-- DATA follows --
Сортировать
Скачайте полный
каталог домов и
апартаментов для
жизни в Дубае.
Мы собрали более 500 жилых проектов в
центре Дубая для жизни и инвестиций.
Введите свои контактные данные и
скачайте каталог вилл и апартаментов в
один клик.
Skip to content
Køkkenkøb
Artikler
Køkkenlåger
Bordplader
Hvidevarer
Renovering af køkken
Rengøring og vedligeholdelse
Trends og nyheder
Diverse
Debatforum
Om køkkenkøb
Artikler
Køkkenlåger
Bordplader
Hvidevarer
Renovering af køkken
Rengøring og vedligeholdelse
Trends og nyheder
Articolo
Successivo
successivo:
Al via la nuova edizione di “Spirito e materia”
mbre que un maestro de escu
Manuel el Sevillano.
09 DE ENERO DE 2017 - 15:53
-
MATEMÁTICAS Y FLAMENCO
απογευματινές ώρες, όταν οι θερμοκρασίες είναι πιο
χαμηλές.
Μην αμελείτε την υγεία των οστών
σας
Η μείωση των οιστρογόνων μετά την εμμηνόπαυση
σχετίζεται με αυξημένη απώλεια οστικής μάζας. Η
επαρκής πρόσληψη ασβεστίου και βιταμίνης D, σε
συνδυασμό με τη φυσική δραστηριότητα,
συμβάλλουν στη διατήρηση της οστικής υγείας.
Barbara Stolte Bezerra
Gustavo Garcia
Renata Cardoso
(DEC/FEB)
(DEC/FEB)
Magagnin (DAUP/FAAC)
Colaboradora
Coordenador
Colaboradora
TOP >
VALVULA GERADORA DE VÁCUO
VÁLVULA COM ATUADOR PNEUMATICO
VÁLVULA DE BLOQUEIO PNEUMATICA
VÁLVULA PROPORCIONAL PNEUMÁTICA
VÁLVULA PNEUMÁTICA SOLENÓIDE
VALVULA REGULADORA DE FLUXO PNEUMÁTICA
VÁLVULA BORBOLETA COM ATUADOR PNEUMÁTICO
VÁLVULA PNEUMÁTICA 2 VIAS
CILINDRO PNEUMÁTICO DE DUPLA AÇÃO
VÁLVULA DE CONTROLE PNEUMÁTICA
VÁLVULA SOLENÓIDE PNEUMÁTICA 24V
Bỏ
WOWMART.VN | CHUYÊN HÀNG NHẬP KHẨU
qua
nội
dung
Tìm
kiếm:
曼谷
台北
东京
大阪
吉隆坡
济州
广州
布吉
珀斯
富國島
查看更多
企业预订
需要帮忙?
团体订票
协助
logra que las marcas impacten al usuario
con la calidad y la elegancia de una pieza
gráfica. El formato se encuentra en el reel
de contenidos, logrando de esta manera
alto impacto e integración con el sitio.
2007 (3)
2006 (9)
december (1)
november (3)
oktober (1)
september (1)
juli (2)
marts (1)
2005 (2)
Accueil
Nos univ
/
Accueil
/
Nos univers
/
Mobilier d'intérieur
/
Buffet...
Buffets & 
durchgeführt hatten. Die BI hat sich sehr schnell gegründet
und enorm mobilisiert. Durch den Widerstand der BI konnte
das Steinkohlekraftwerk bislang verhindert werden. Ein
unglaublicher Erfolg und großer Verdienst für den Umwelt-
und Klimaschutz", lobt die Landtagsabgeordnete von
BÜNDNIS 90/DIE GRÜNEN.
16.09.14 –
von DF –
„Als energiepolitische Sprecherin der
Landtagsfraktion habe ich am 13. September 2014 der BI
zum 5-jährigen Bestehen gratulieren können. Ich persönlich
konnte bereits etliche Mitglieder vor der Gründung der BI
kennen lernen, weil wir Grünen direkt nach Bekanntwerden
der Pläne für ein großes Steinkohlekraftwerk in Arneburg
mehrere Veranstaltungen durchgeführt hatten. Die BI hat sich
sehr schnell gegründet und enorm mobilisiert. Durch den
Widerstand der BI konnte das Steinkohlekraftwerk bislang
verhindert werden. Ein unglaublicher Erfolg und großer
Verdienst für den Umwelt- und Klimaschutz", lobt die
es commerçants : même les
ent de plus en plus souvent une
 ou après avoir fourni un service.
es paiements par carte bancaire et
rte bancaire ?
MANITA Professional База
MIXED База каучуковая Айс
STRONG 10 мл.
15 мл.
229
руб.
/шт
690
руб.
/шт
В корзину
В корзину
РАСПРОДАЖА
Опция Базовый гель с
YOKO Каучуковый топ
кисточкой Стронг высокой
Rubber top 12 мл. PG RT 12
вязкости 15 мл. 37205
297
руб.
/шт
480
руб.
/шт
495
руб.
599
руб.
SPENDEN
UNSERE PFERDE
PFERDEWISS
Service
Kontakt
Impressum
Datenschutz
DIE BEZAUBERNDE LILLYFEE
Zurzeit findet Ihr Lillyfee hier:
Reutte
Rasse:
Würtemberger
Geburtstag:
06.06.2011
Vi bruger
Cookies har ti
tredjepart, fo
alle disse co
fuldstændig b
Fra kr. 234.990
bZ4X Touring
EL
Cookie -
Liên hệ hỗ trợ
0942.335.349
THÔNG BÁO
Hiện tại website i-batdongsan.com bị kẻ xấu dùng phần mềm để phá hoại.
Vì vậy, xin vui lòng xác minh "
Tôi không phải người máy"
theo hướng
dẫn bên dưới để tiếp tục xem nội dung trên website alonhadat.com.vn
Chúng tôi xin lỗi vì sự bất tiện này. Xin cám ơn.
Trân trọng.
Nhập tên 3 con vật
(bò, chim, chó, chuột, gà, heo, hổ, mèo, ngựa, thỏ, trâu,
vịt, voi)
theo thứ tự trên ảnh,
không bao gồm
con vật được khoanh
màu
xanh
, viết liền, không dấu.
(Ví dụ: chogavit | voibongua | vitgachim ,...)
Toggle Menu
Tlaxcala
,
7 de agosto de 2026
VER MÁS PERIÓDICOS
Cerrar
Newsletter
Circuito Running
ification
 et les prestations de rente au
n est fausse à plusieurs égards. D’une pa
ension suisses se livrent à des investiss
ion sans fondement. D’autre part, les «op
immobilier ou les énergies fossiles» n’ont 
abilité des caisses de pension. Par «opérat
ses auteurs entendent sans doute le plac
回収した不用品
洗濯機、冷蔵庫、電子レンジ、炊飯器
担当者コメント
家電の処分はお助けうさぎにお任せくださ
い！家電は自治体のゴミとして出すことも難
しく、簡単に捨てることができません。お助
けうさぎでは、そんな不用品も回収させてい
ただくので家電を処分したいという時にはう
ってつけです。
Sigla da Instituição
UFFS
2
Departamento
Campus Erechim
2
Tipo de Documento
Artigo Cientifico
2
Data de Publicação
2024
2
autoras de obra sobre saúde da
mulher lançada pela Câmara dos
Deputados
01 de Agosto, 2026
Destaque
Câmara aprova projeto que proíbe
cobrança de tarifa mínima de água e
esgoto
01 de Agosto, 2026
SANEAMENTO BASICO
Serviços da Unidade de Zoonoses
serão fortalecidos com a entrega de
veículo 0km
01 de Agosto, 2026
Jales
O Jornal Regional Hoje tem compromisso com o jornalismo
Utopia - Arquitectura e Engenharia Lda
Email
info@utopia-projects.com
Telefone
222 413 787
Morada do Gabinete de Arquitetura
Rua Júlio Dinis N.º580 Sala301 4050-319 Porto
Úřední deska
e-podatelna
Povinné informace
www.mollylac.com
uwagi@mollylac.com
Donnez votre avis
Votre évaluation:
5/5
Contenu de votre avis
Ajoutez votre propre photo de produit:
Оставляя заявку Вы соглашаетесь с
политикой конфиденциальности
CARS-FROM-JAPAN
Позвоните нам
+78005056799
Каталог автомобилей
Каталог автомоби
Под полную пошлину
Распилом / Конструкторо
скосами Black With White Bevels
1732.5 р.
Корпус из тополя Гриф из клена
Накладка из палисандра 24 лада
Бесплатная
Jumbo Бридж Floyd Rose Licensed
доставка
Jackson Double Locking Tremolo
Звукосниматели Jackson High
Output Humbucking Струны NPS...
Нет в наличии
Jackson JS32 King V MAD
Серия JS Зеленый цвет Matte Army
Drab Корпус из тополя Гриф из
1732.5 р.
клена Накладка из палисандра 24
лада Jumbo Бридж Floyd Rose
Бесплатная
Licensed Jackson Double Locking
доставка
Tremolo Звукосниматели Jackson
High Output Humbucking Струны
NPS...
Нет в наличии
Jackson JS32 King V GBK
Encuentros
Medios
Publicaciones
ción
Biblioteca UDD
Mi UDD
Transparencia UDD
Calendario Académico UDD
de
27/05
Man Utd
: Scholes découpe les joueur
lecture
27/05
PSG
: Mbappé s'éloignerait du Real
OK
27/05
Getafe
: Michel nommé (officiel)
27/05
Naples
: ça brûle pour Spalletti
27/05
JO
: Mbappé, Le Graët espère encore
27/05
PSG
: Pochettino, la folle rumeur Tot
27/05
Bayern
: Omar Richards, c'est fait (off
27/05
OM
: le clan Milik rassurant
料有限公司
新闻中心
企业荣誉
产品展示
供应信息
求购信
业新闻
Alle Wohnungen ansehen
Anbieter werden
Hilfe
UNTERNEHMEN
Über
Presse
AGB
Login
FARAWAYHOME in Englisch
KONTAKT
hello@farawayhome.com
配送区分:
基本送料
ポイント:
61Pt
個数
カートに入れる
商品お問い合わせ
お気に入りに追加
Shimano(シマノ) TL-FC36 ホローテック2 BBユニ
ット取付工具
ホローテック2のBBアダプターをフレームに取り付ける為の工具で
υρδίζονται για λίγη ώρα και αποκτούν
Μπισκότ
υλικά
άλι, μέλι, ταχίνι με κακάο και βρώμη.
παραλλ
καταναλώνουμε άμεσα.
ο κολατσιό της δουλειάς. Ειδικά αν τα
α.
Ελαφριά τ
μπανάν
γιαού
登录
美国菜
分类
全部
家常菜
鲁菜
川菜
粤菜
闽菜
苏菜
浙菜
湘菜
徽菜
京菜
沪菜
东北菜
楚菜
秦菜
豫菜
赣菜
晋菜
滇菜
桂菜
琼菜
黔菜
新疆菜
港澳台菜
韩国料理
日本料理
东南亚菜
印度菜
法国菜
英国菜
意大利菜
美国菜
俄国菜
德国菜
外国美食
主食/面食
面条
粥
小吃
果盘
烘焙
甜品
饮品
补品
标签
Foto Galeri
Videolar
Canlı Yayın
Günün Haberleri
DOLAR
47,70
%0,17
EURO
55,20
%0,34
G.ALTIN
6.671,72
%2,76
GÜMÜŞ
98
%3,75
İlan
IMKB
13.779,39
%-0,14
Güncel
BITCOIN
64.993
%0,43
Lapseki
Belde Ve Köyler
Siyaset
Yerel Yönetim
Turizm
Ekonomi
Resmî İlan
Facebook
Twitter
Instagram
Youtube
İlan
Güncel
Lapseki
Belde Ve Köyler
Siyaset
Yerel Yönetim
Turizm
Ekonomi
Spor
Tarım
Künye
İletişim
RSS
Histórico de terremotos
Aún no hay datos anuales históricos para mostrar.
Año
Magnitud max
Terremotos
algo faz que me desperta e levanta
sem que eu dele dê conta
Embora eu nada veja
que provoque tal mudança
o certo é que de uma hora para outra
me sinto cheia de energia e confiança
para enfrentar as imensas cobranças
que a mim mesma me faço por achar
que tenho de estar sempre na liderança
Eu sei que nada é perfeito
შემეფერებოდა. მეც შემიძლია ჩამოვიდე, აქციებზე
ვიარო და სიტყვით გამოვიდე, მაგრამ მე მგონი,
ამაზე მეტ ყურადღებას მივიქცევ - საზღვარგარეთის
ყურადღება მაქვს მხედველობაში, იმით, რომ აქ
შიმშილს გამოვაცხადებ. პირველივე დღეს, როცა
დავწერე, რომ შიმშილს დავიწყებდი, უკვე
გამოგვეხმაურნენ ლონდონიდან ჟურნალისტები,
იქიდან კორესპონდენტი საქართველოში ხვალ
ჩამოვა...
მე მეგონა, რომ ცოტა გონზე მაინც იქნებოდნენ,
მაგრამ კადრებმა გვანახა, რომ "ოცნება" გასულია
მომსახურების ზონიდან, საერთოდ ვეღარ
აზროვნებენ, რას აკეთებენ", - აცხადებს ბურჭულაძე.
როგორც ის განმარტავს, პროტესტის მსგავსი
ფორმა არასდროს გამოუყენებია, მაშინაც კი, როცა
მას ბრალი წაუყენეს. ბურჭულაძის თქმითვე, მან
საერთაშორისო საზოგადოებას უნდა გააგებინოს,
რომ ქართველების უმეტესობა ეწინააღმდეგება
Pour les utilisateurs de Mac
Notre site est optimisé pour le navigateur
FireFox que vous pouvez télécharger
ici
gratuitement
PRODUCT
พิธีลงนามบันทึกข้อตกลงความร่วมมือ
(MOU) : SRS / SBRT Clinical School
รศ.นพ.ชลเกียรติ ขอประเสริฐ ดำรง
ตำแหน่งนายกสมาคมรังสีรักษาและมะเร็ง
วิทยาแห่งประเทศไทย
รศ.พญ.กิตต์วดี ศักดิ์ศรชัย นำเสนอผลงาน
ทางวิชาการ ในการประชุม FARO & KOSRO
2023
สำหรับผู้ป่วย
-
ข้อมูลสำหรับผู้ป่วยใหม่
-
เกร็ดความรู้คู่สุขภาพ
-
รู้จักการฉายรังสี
-- DATA concluded --
**WHAT THE TASK ASKS**
The lines to retype run from the start of the entries through the line containing "MATEMÁTICAS Y FLAMENCO"; reproduce them exactly and add nothing.

**RESPONSE AREA**
Сортировать
Скачайте полный
каталог домов и
апартаментов для
жизни в Дубае.
Мы собрали более 500 жилых проектов в
центре Дубая для жизни и инвестиций.
Введите свои контактные данные и
скачайте каталог вилл и апартаментов в
один клик.
Skip to content
Køkkenkøb
Artikler
Køkkenlåger
Bordplader
Hvidevarer
Renovering af køkken
Rengøring og vedligeholdelse
Trends og nyheder
Diverse
Debatforum
Om køkkenkøb
Artikler
Køkkenlåger
Bordplader
Hvidevarer
Renovering af køkken
Rengøring og vedligeholdelse
Trends og nyheder
Articolo
Successivo
successivo:
Al via la nuova edizione di “Spirito e materia”
mbre que un maestro de escu
Manuel el Sevillano.
09 DE ENERO DE 2017 - 15:53
-
MATEMÁTICAS Y FLAMENCO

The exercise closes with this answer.